Data extracts:
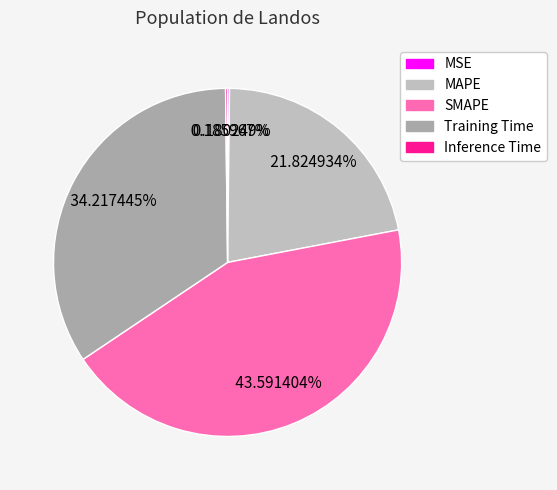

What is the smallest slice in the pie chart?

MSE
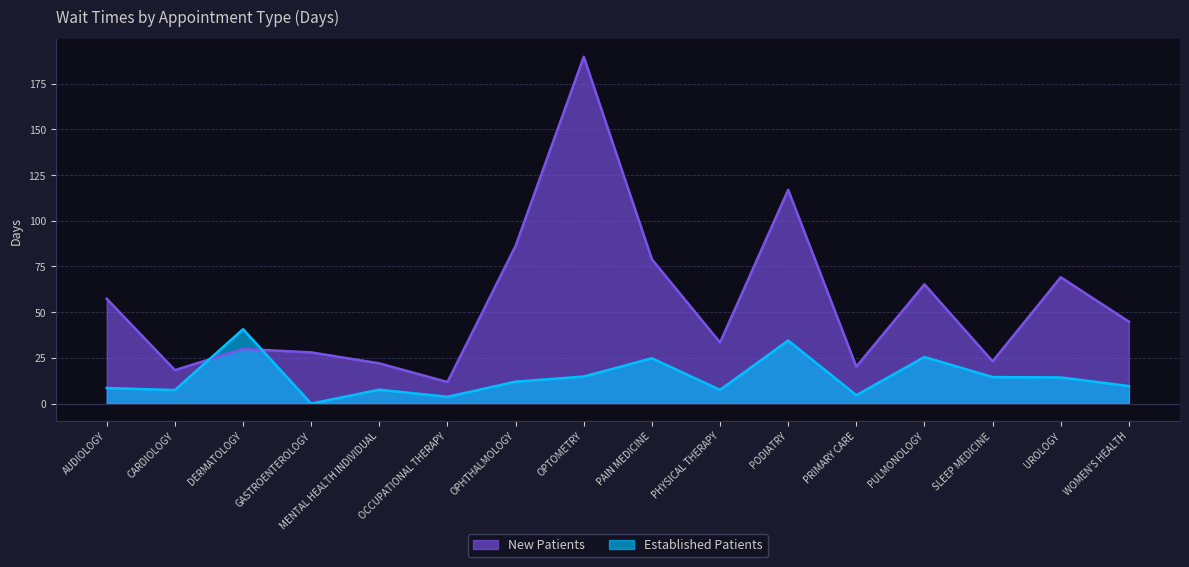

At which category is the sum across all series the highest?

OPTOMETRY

==

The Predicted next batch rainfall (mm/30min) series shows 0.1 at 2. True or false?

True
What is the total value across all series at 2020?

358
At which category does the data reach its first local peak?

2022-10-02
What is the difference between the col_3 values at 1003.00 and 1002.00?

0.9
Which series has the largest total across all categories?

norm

Task description: State how many of the lines above contain the string "True". Give only the number.

Answer to the problem: 2